The typical criminal case proceeds as outlined below; however, some cases progress differently (for example cases that are indicted by a Grand Jury), and the facts of the case can dictate the need for various other hearings. Nevertheless, the process in a criminal case often begins with an arrest or citation. If an arrest is made and bail is not posted, the person arrested must be brought before a Judge or magistrate within three days; some exception to this rule occasionally arise.  If bail is posted, an arraignment date will be provided upon release from custody.  In some cases, a notify letter will be sent be the prosecutor and this letter will list the date of the arraignment.  Similarly, in the event a citation is issued the citation will list the arraignment date. At some point a prosecuting attorney will decide what charges to file. The actual charges issued, often differ from the charges a person is arrested on or cited for. In some case no charges are filed at all, even though law enforcement made an arrest. If charges are issued, the arraignment is the first court hearing.
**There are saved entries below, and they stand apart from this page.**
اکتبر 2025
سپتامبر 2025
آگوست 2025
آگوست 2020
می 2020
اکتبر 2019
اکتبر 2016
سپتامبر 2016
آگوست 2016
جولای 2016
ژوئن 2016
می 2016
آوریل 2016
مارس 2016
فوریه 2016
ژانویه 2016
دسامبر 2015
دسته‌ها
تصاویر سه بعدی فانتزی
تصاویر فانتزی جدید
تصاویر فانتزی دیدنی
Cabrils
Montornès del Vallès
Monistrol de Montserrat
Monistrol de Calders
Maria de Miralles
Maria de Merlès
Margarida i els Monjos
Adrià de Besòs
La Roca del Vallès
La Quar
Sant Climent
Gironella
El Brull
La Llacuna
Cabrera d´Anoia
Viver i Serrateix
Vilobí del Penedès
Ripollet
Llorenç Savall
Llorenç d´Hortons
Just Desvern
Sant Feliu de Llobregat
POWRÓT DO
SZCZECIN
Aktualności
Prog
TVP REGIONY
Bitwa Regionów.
Arraignment: While most cases begin by the defendant entering a "not guilty" plea, this is not always the case. Under the right circumstance the defense attorney and the prosecutor can negotiate a plea deal and the case can be resolved at this hearing by the defendant pleading guilty under the terms of the deal. Less commonly, another type of plea can be entered; a "once in jeopardy" plea, for example, which is followed by a motion to dismiss the case. If the case is to proceed beyond the arraignment, the Judge will set bail and order release conditions that apply in the event bail is made. Various factors are taken into consideration by the Judge at the arraignment in setting bail and release conditions. Generally, the Judges tend to set high bail amounts in cases where the defendant poses a risk to the community or a specific person and/or he is she considered is a "flight risk." In terms of the release conditions, the Judge may order a criminal protective order, for example, among other condition. At the arraignment future court dates are set.
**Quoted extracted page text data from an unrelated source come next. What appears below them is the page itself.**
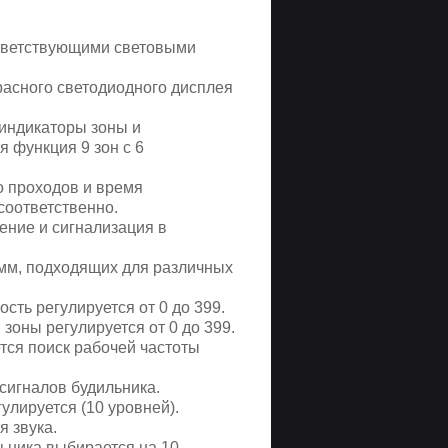
ответствующими световыми
красного светодиодного дисплея
индикаторы зоны и
 функция 9 зон с 6
о проходов и время
соответственно.
ние и сигнализация в
мм, подходящих для различных
сть регулируется от 0 до 399.
зоны регулируется от 0 до 399.
тся поиск рабочей частоты
сигналов будильника.
улируется (10 уровней).
 звука.
льника выбирается на 10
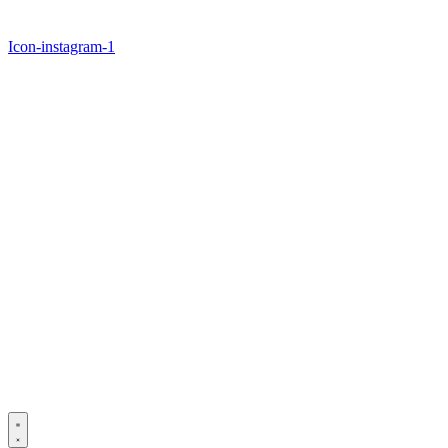
Icon-instagram-1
Readiness Conference: The readiness conference is a chance for the defense attorney and the prosecutor to attempt to negotiate a plea deal. Of course, the defendant has the final say in terms of whether or not he or she will accept the deal. The Judge may also weigh in during the negotiation process with an indicated sentence; however, this is only typical in felony cases. The negotiation process is informal and almost never conducted "on the record." In felony cases, the parties meet with the Judge in the Judge's chambers, while in misdemeanors the negotiations take place in courtroom outside the presence of the Judge. If the case does not settle, it will proceed to a preliminary hearing in felony matters or trial in misdemeanor matters.
Preliminary Hearing: This hearing is only set in felony cases, and is where the prosecutor must demonstrate that the government has sufficient evidence to hold the defendant to answer. The legal standard the prosecutor must meet is much lower than the standard at a trial; however, this hearing can be a critical part of a defense counsel's litigation strategy. If the prosecutor fails to establish each element of any charge, the Judge can dismiss the charge. Other motions, such as a motion to suppress evidence, can be litigated at this hearing. If the court binds over, on any charges, the trial phase begins.
Trial: A defendant in a criminal case has a constitutional right to a trial. At trial the prosecutor must prove, beyond a reasonable doubt, each element of a criminal charge. The defense can negate the prosecutor's evidence by presenting it's own evidence. Trials are the cornerstone of the criminal court process; however, most cases resolve prior to trial. (The trial phase in felony case includes another arraignment and often another readiness conference).
Sentencing: After a guilty plea is entered, or a defendant is found guilty at trial, a "probation hearing and sentencing" will be set. Sometimes sentencing occurs at the time of the plea while in other cases the hearing will take place a few weeks after a plea or guilty verdict. Documentation and argument can be presented by the defense (and by the prosecution) to argue for a particular outcome.